How do I understand why my Flink TaskManager quits shortly after starting my job?

I'm using Flink 1.15 Docker images in Session mode pretty much the same as the Compose documentation. I have one Task Manager. A few minutes after starting my streaming job I get a stack dump log message from my Job Manager stating that the Task Manager is no longer reachable and I see that my Task Manager Docker container has exited with code 137 - which possibly indicates an out of memory error. Although docker inspect shows the OOMKilled flag as false indicating some sort of other issue.

End of stack trace from Job Manager log:

Caused by: org.apache.flink.runtime.jobmaster.JobMasterException: TaskManager with id 172.18.0.5:44333-7c7193 is no longer reachable.

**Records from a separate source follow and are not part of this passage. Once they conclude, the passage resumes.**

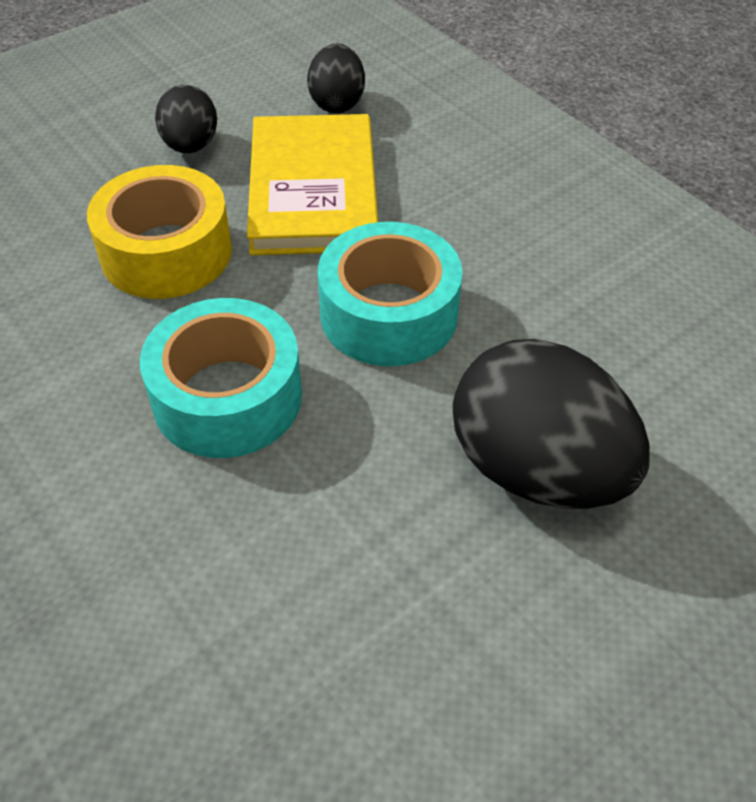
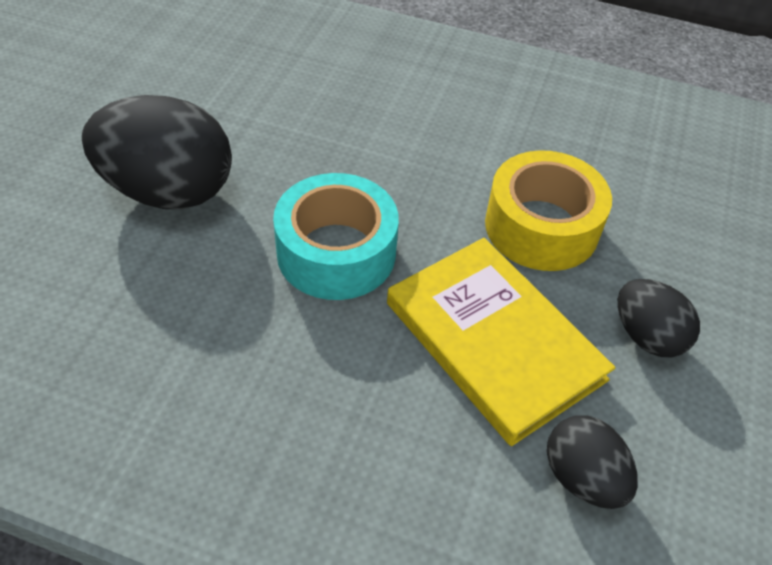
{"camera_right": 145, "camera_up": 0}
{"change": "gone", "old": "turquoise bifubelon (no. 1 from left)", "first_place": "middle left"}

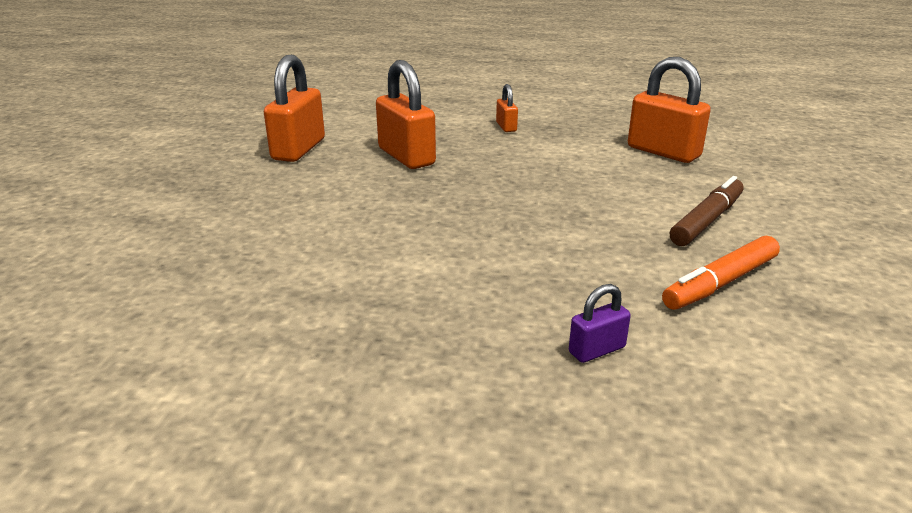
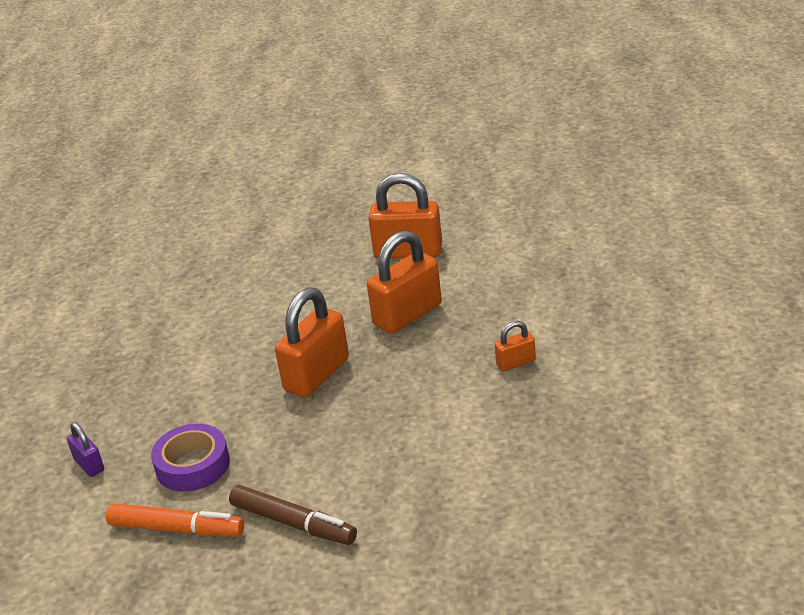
{"camera_right": 85, "camera_up": 5}
{"change": "new", "new": "purple bifubelon", "second_place": "bottom left"}
{"change": "shifted", "old": "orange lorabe (no. 4 from left in the first image)", "new": "orange lorabe (no. 1 from left)", "first_place": "top right", "second_place": "centre"}
{"change": "rotated", "old": "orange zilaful", "first_place": "middle right", "second_place": "bottom left", "degrees": 150}

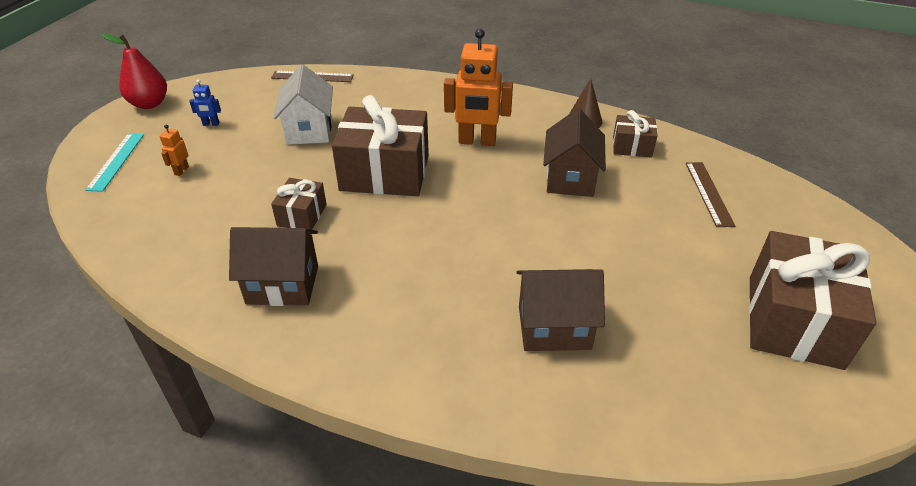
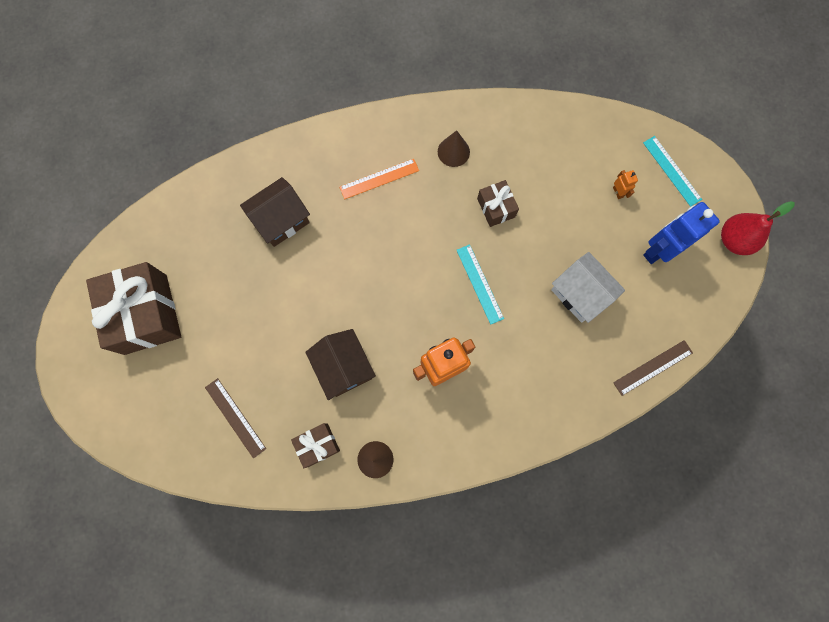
{"camera_right": 145, "camera_up": 35}
{"change": "new", "new": "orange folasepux", "second_place": "top centre"}
{"change": "swapped", "old": "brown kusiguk (no. 1 from left)", "new": "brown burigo (no. 2 from left)", "first_place": "middle left", "second_place": "top centre"}
{"change": "swapped", "old": "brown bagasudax (no. 2 from left)", "new": "turquoise folasepux (no. 1 from left)", "first_place": "top centre", "second_place": "centre"}
{"change": "scaled", "old": "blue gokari", "first_place": "top left", "second_place": "middle right", "factor": 2.3}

The TaskManager Docker logs produce no error whatsoever before exiting. If I resurrect the dead Task Manager Docker container and have a look at the log file in /opt/flink/logs/ then the last messages state that the various components in my pipeline have switched from INITIALIZING to RUNNING.

I would have expected an out of memory stack dump from the task manager if my state had become too large. Also docker inspect shows that the container did not exit because of an out of memory error.

I have no idea what causes my Task Manager to die. Any ideas how I can figure out what is causing the issue? (This happens on 1.15.1 & 1.15.2. I haven't used any other version of Flink.)

Solution

I ended up using nothing more sophisticated than trial and error with a variety of different test jobs. I'm not 100% sure I fixed the problem as the issue of the Task Manager crashing without an stack dump occurred sporadically. However the Task Manager hasn't crashed for several days.

The simplest job to recreate my issue was with a SourceFunction outputting a continuous stream of incrementing Longs straight to a DiscardingSink. With this setup the Task Manager would crash after a while on my Linux machine sporadically but never on my Mac.

If I added a Thread.sleep to the SourceFunctions run loop then the crash would eventually occur but take a bit longer.

I tried Source framework instead of SourceFunction where a SingleThreadMultiplexSourceReaderBase repeatedly calls fetch on a SplitReader to output the Longs. There have been fewer crashes since I did this so it didn't work 100%.

I presume my SourceFunction was overfilling some sort of buffer or making a task slot unresponsive as it never relinquished a slot once it started. (Or some other completely different explanation.)

I wish the Task Manager gave some sort of indication why it stopped running.